*EXERCISE INPUTS*:
────────────────────
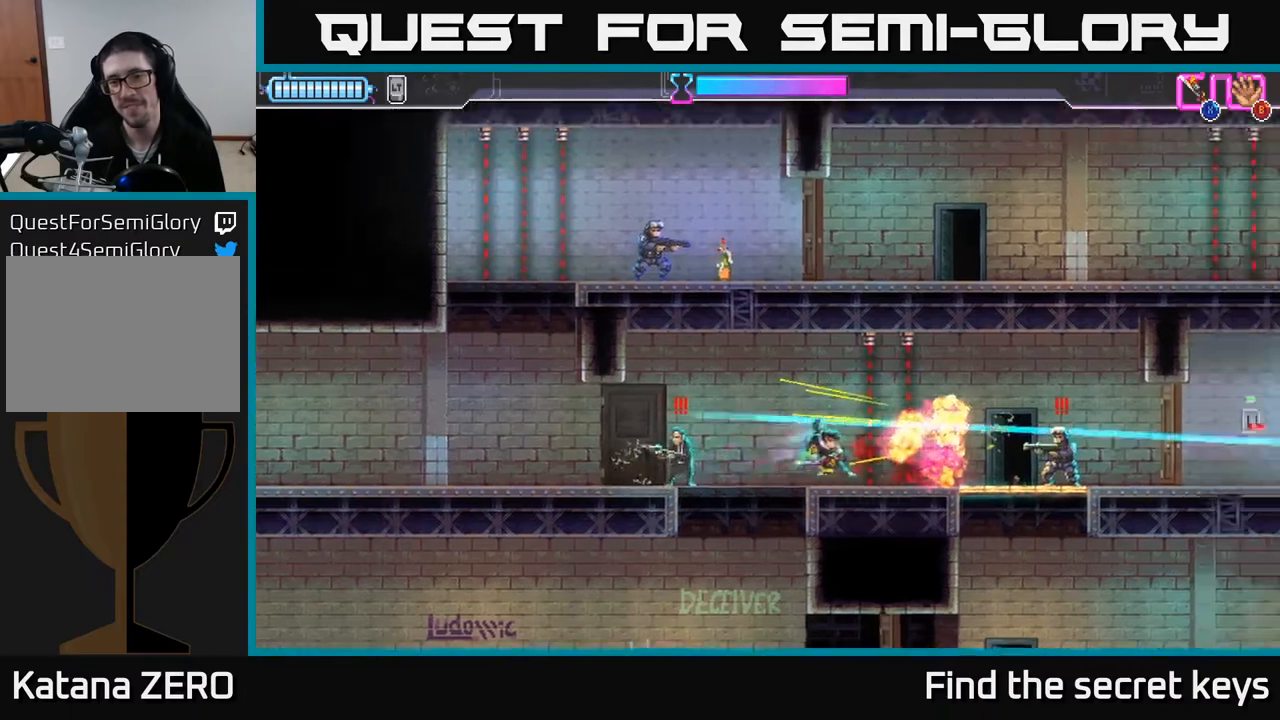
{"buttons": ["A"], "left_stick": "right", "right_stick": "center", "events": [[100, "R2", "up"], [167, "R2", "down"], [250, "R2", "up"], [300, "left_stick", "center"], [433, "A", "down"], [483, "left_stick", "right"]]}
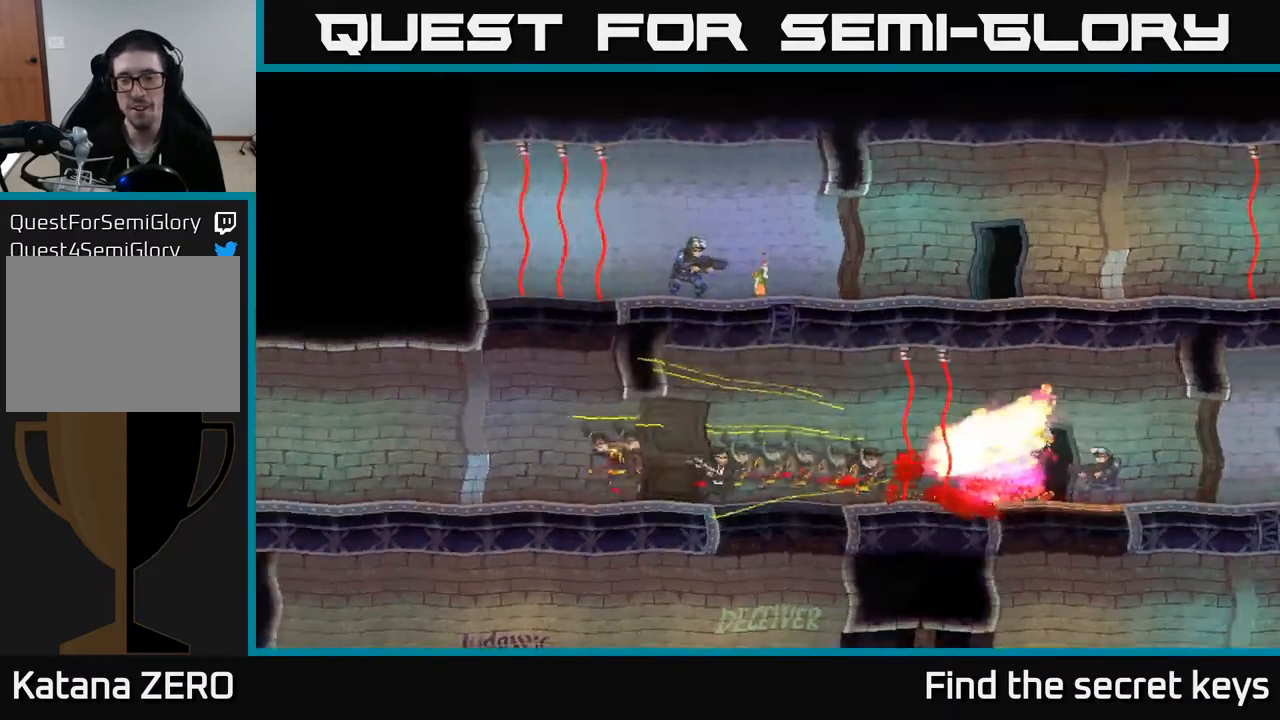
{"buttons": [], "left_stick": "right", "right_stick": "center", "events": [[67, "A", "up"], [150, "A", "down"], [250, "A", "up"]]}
────────────────────
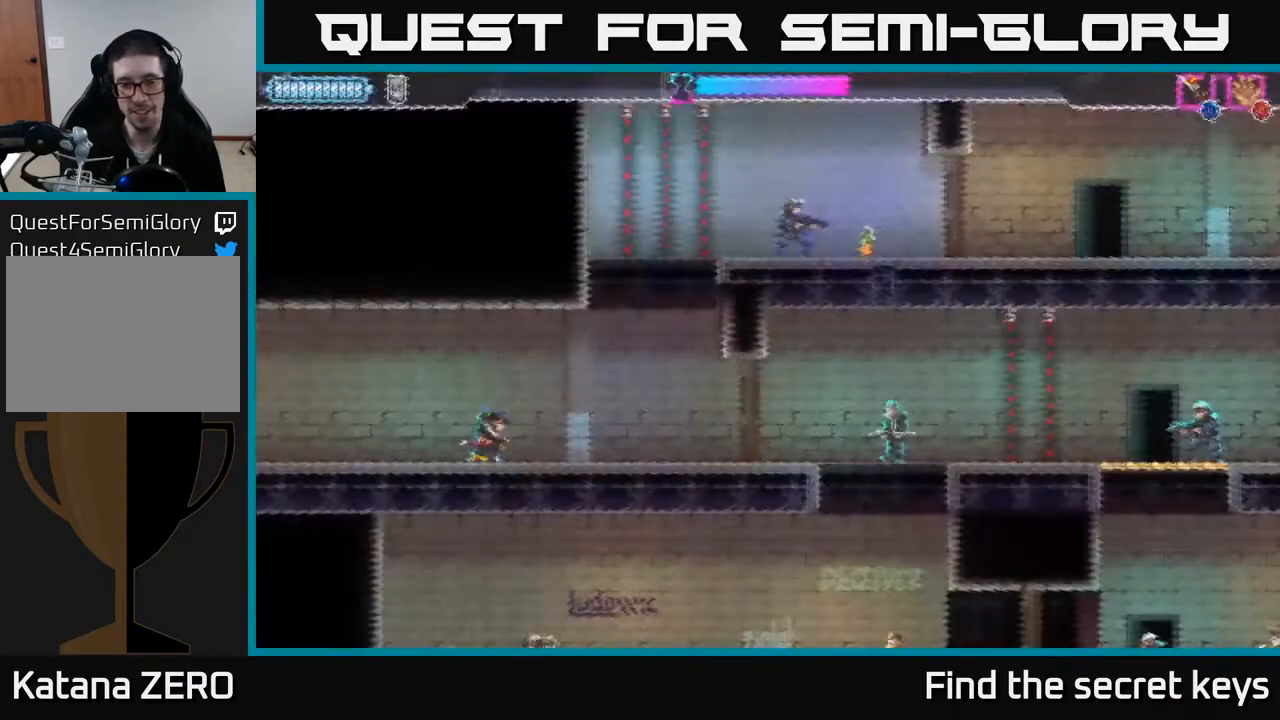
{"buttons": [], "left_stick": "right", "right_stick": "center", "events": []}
────────────────────
*TASK STATEMENT*: On how many lines of the listing does the string "down" appear? Only the number should be given.

*ANSWER FOR THE TASK*: 2